> _Задание_
Выпишите из отрывка все глаголы в личной форме, подлежащим при которых служит местоимение «я».

> _Текст для чтения_
⁂

Тут уж я не выдержал.

— А каким не таким? Ну, чуть хуже, чуть лучше, разве имеет значение! Они же люди системы, и она в них внедрена в кожу, в атомы, из которых они состоят…

Но вспомнил я об Адольфе Шапиро по другому поводу.

В эти дни в рижском молодежном театре произошла премьера пьесы Иосифа Бродского «Демократия». Шапиро тоже сказал свое «СЛОВО» о том, что происходит вокруг.

О пьесе я как-нибудь скажу. Сейчас об ответственности художника, чье слово может двинуть танки на беззащитных людей, а может эти танки остановить.

В программе театра, которую я сохранил на память, приведены слова Бродского, я хочу их здесь привести.

«Распад империи, как учит история, редко бывает бескровным. История также учит нас, что политические события оттесняют литературу на задний план, оставляя ей роль в лучшем случае свидетельницы, а в худшем — плакальщицы.

⁂

[Данные о ключевых точках скелета]
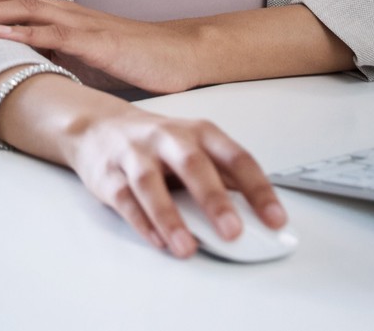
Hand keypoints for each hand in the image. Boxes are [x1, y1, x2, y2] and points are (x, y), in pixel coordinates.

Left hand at [0, 0, 199, 92]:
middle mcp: (58, 11)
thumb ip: (43, 55)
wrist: (173, 56)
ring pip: (19, 9)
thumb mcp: (75, 57)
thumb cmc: (126, 59)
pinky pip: (53, 35)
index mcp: (51, 14)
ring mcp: (75, 23)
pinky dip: (22, 32)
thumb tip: (9, 64)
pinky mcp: (92, 41)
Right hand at [44, 93, 287, 258]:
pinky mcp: (108, 175)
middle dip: (214, 199)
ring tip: (186, 247)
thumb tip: (258, 210)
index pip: (236, 157)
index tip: (275, 219)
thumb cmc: (157, 143)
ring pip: (150, 183)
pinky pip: (124, 199)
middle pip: (193, 165)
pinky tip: (157, 241)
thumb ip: (224, 175)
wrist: (98, 126)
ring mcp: (135, 154)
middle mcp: (168, 138)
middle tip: (233, 232)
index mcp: (199, 132)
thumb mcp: (195, 147)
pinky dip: (141, 222)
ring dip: (170, 217)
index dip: (258, 189)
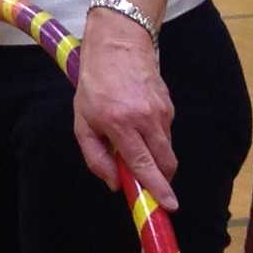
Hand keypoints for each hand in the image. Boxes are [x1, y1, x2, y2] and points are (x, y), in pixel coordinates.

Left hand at [70, 14, 178, 207]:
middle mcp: (146, 119)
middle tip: (150, 187)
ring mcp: (162, 112)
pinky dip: (154, 139)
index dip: (156, 188)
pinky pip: (165, 133)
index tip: (168, 206)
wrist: (118, 46)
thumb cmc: (95, 86)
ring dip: (155, 158)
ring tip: (133, 143)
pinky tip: (139, 125)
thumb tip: (114, 184)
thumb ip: (95, 156)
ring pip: (166, 150)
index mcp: (121, 124)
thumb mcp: (82, 122)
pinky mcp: (170, 106)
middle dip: (161, 180)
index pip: (143, 165)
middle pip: (165, 163)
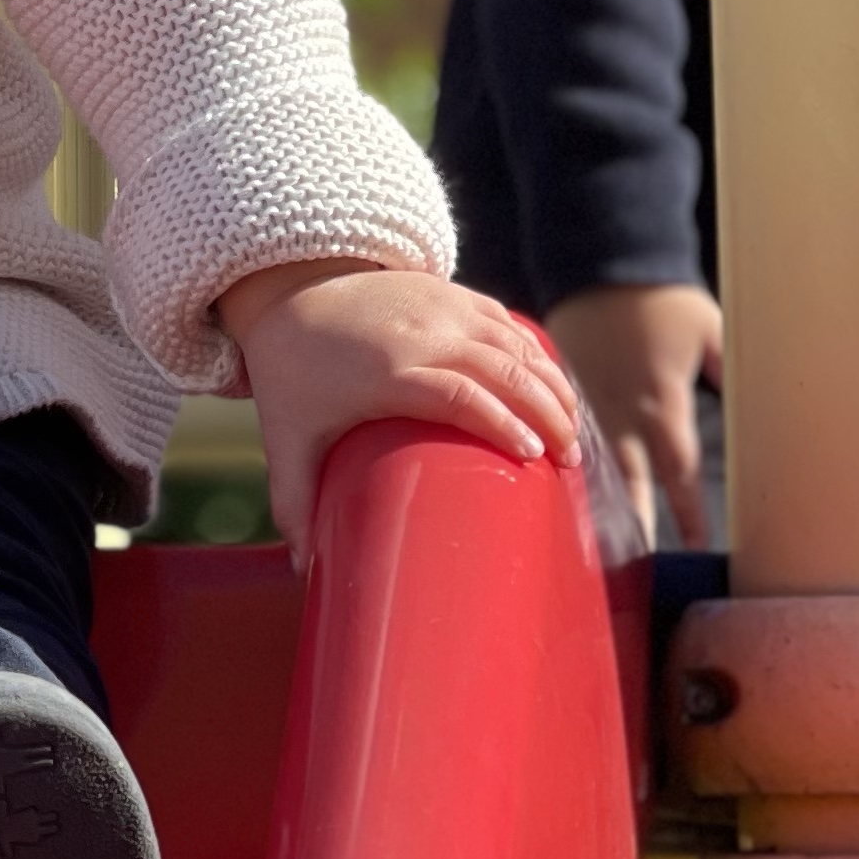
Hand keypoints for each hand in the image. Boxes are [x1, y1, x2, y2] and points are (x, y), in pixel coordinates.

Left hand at [215, 258, 581, 561]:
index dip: (501, 423)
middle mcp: (423, 334)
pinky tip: (554, 388)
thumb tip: (302, 567)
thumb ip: (292, 502)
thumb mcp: (286, 438)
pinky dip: (538, 354)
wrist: (290, 290)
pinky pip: (507, 322)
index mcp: (390, 372)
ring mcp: (441, 308)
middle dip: (548, 413)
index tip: (533, 457)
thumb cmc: (292, 374)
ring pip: (516, 344)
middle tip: (569, 460)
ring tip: (571, 432)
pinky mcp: (451, 294)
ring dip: (552, 386)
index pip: (460, 394)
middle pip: (504, 370)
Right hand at [546, 280, 721, 544]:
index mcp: (661, 400)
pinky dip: (566, 468)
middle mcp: (621, 410)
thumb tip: (763, 405)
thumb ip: (729, 372)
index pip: (679, 468)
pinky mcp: (560, 393)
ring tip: (591, 544)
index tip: (696, 544)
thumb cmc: (662, 301)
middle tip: (632, 568)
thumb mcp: (710, 331)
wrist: (599, 262)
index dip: (687, 510)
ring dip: (595, 504)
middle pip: (629, 480)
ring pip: (589, 465)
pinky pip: (564, 439)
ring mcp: (585, 403)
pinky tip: (559, 493)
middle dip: (634, 523)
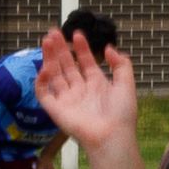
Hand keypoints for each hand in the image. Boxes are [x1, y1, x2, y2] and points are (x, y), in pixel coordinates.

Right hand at [33, 25, 140, 155]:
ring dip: (49, 58)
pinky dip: (42, 80)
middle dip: (60, 49)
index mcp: (97, 84)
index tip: (78, 34)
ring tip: (47, 40)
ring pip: (54, 75)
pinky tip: (46, 66)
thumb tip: (109, 48)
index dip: (81, 48)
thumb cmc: (121, 113)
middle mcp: (80, 90)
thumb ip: (121, 64)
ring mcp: (67, 99)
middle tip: (54, 32)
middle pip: (67, 66)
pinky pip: (44, 93)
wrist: (111, 136)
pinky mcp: (55, 109)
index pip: (85, 62)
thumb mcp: (126, 84)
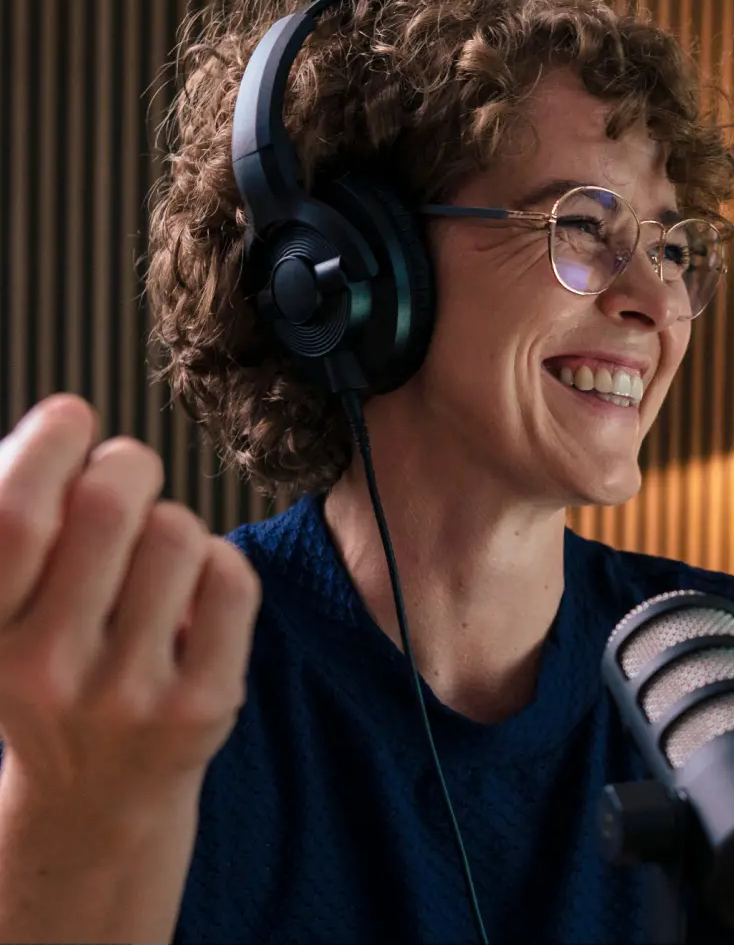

⁂

> _Ответ_
не выдержал, вспомнил, скажу, сохранил, хочу